DOI: http://dx.doi.org/10.18203/2320-1770.ijrcog20221932

Contraceptive trends in an industrial belt of central India: a study in ESIC Model hospital over three years

Shubhra Mukherjee, Somen Bhattacharjee, Hemlata Sodhiya

Abstract


Background: India was the first country to adopt a population policy and launch family planning program in 1952. Contraceptive usage has tripled in last 40 years. Although the national fertility rate has dropped significantly, the total fertility rate of MP  is still at 2.0. The unmet need of contraception was evaluated at 9 % (NHFS 4), dropped down to 5.2 % in urban areas (NHFS 5, phase 1). The focus is mainly on birth limitation.

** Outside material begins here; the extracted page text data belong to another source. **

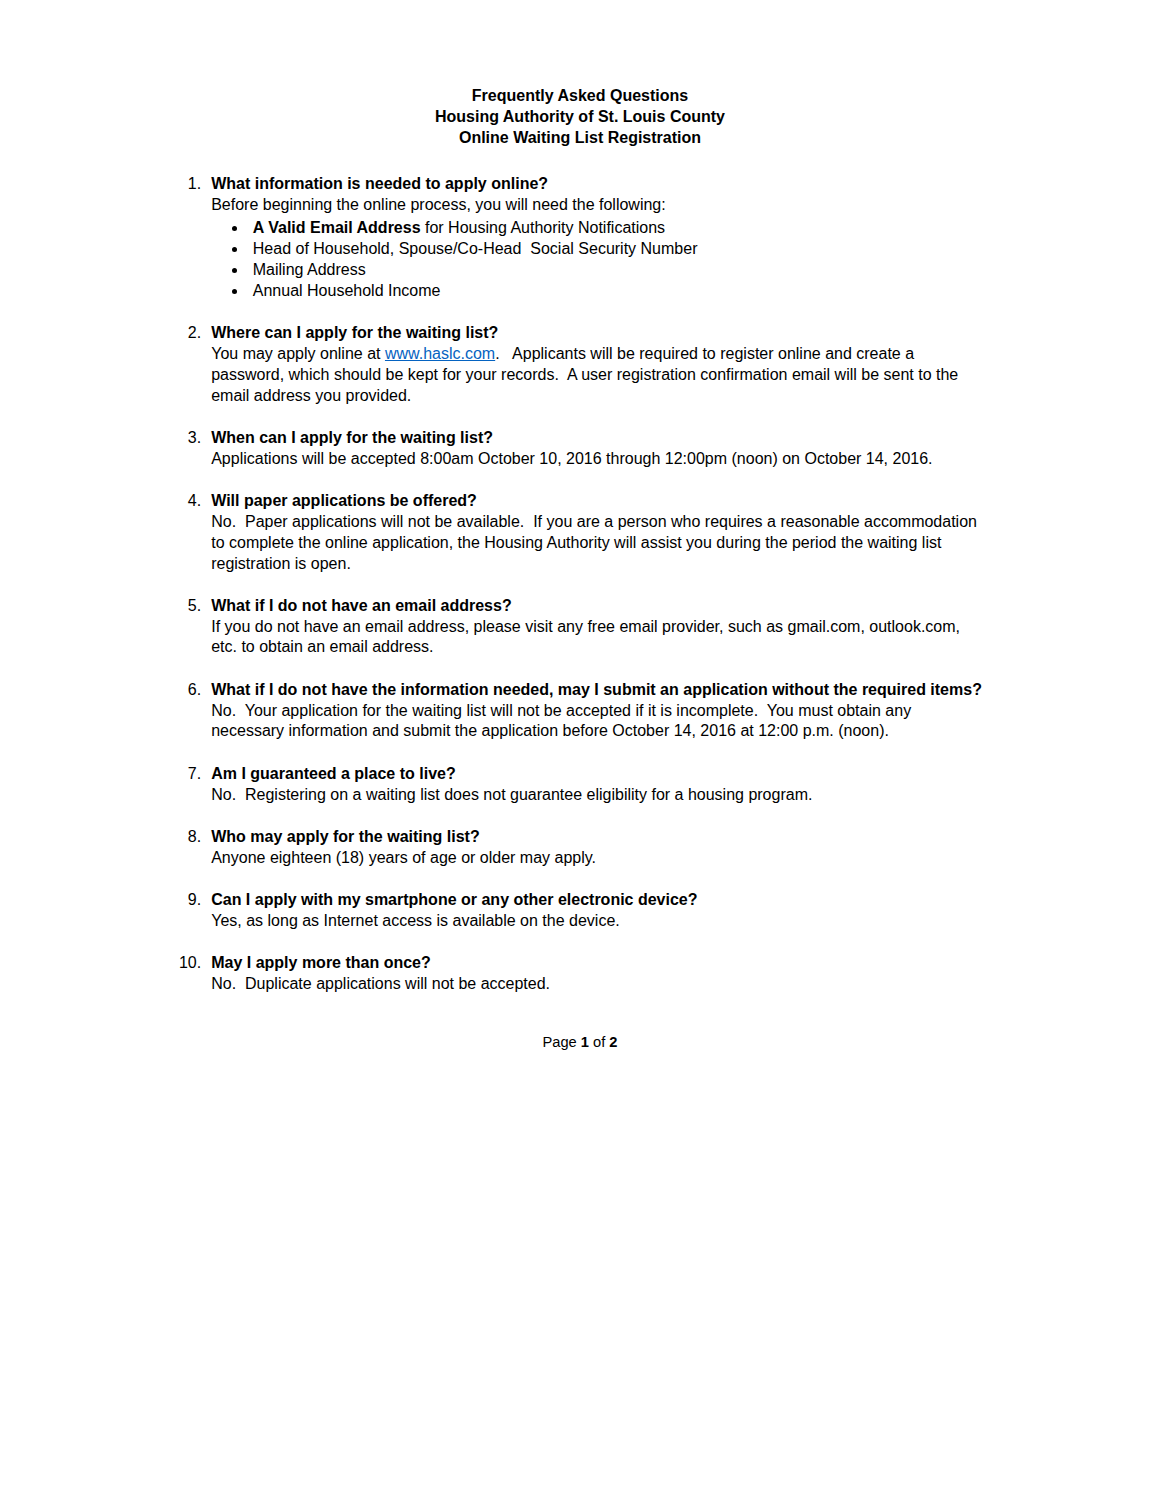Frequently Asked Questions
Housing Authority of St. Louis County
Online Waiting List Registration
What information is needed to apply online? Before beginning the online process, you will need the following:
A Valid Email Address for Housing Authority Notifications
Head of Household, Spouse/Co-Head Social Security Number
Mailing Address
Annual Household Income
Where can I apply for the waiting list? You may apply online at www.haslc.com. Applicants will be required to register online and create a password, which should be kept for your records. A user registration confirmation email will be sent to the email address you provided.
When can I apply for the waiting list? Applications will be accepted 8:00am October 10, 2016 through 12:00pm (noon) on October 14, 2016.
Will paper applications be offered? No. Paper applications will not be available. If you are a person who requires a reasonable accommodation to complete the online application, the Housing Authority will assist you during the period the waiting list registration is open.
What if I do not have an email address? If you do not have an email address, please visit any free email provider, such as gmail.com, outlook.com, etc. to obtain an email address.
What if I do not have the information needed, may I submit an application without the required items? No. Your application for the waiting list will not be accepted if it is incomplete. You must obtain any necessary information and submit the application before October 14, 2016 at 12:00 p.m. (noon).
Am I guaranteed a place to live? No. Registering on a waiting list does not guarantee eligibility for a housing program.
Who may apply for the waiting list? Anyone eighteen (18) years of age or older may apply.
Can I apply with my smartphone or any other electronic device? Yes, as long as Internet access is available on the device.
May I apply more than once? No. Duplicate applications will not be accepted.
Page 1 of 2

Methods: The study was conducted in department of obstetrics and gynecology in ESIC Model hospital, Indore. Period of study was from January 2019 to December 2021. Study population comprised of 300 married non-pregnant women. Data was divided into three categories-traditional methods, temporary modern methods and terminal methods. Study population was divided into five groups-number of living children, religion, education, residence, income.

Results: 48% of study population had two or more living children. Maximum women belonged to Hinduism (62.5%) followed by Islam (26.3%). Majority of women belonged to urban residence (55.33%). Traditional method of contraception usage was overall low (5-6.7%). The most popular method was the terminal method (69-75 %) followed by temporary method (20-23%). No male sterilization done in this period.

Conclusions: Female sterilization accounts for two thirds of all contraceptive use. The usage of modern methods is limited. Male sterilization is soon going to be a thing of past. The burden of contraception still falls on women. The focus should shift from birth limitation to birth spacing.